After a few moments Ainslie continued, "Subject now in pickup, pulling away, moving fast. We're following."

Doil's departure was unexpected. But Zagaki already had the Burdines delivery van in gear and was pulling out into the road, keeping the battered pickup truck in sight.

"We're rolling," Newbold responded. "Will be behind you. Advise direction of travel."

Ainslie transmitted, "Subject has reached North Miami Avenue, now turning south." And soon after, "He is crossing Twenty-ninth Street."

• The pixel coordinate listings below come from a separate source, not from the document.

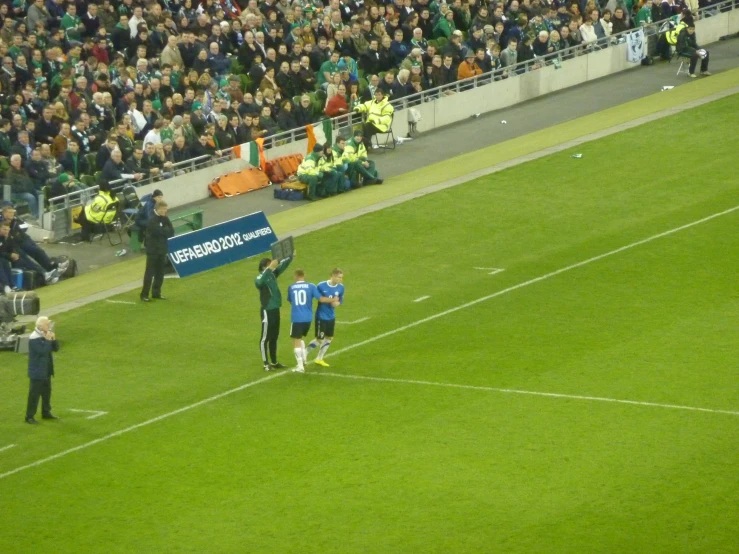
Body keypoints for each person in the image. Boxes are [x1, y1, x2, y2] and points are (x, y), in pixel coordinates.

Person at [255, 252, 293, 371]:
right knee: (264, 338)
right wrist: (270, 268)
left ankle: (274, 361)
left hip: (275, 309)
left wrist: (290, 257)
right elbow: (259, 282)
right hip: (267, 310)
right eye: (269, 263)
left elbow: (282, 267)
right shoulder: (260, 277)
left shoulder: (271, 275)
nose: (273, 265)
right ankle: (266, 363)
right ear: (264, 266)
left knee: (274, 337)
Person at [286, 269, 323, 372]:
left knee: (296, 340)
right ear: (303, 275)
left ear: (295, 276)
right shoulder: (311, 286)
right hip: (308, 318)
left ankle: (300, 366)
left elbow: (290, 300)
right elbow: (319, 298)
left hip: (297, 317)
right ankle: (304, 359)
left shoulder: (291, 287)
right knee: (300, 339)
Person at [25, 316, 60, 424]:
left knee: (46, 392)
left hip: (46, 370)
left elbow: (56, 349)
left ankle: (46, 412)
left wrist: (53, 340)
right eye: (47, 324)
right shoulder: (34, 338)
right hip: (37, 371)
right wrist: (48, 340)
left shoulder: (45, 335)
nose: (49, 326)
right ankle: (29, 416)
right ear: (40, 326)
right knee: (34, 395)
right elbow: (42, 351)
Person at [307, 268, 344, 367]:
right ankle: (304, 354)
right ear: (333, 276)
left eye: (341, 277)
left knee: (329, 338)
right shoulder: (321, 285)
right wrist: (331, 300)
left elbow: (340, 300)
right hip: (321, 316)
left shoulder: (341, 287)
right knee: (319, 339)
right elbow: (319, 298)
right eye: (339, 277)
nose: (341, 279)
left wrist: (337, 303)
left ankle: (319, 358)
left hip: (331, 316)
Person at [140, 200, 174, 302]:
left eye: (166, 209)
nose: (165, 211)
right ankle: (144, 294)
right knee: (149, 273)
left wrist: (164, 230)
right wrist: (164, 230)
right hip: (153, 250)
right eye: (163, 209)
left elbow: (171, 231)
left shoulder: (165, 218)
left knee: (160, 272)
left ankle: (156, 293)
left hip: (162, 249)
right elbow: (158, 232)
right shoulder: (152, 220)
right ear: (157, 209)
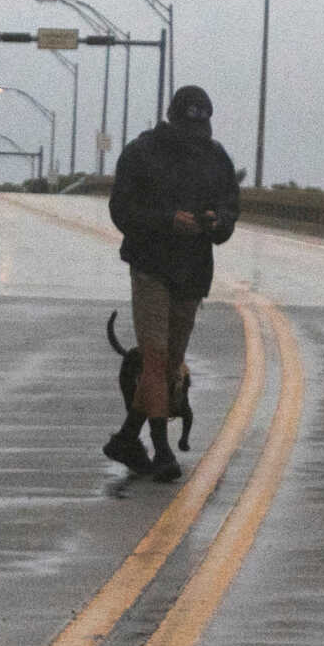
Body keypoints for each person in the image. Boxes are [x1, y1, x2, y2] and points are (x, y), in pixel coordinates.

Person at [104, 84, 241, 481]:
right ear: (173, 118)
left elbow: (230, 206)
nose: (195, 137)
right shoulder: (142, 152)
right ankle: (162, 450)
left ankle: (128, 437)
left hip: (193, 270)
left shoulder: (215, 158)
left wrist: (219, 222)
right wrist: (168, 220)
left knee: (171, 364)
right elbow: (121, 209)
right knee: (156, 357)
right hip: (150, 265)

From Newbold: "We are on Second Avenue, parallel with you. Continue advising cross streets. Ready to cross and take over when you want."

Two surveillance vehicles traveling on parallel streets and switching periodically was a regular, though sometimes tricky, surveillance technique.

The rain was heavier now and the wind rising.

Newbold again: "This is your show, Malcolm. But do you think we should call in a third team?"

Ainslie answered, "Not yet. Don't believe he'll go out of town again . . . He is now crossing Eleventh Street; we are a block behind. Let's switch at Flagler."

"QSL."

Ainslie again: "Approaching Flagler Street. Subject continuing south. You take him, Lieutenant. We'll drop off."

Newbold: "We are on Flagler facing west, making a left turn onto South Miami Avenue . . . Yes, we see him. He's behind us . . . has now passed us . . . two vehicles between us; we'll keep it that way." A few minutes later: "Subject crossing Tamiami Trail, seems to know where he's going, probably west. Suggest we switch again at Bayshore. "

"QSL. Closing on you now."

Thus it happened that Ainslie and Zagaki were in the lead car when Elroy Doil's pickup truck, after driving briefly west on the heavily traveled Bayshore Drive, slowed near Mercy Hospital, then turned right into the wealthy residential area of Bay Heights.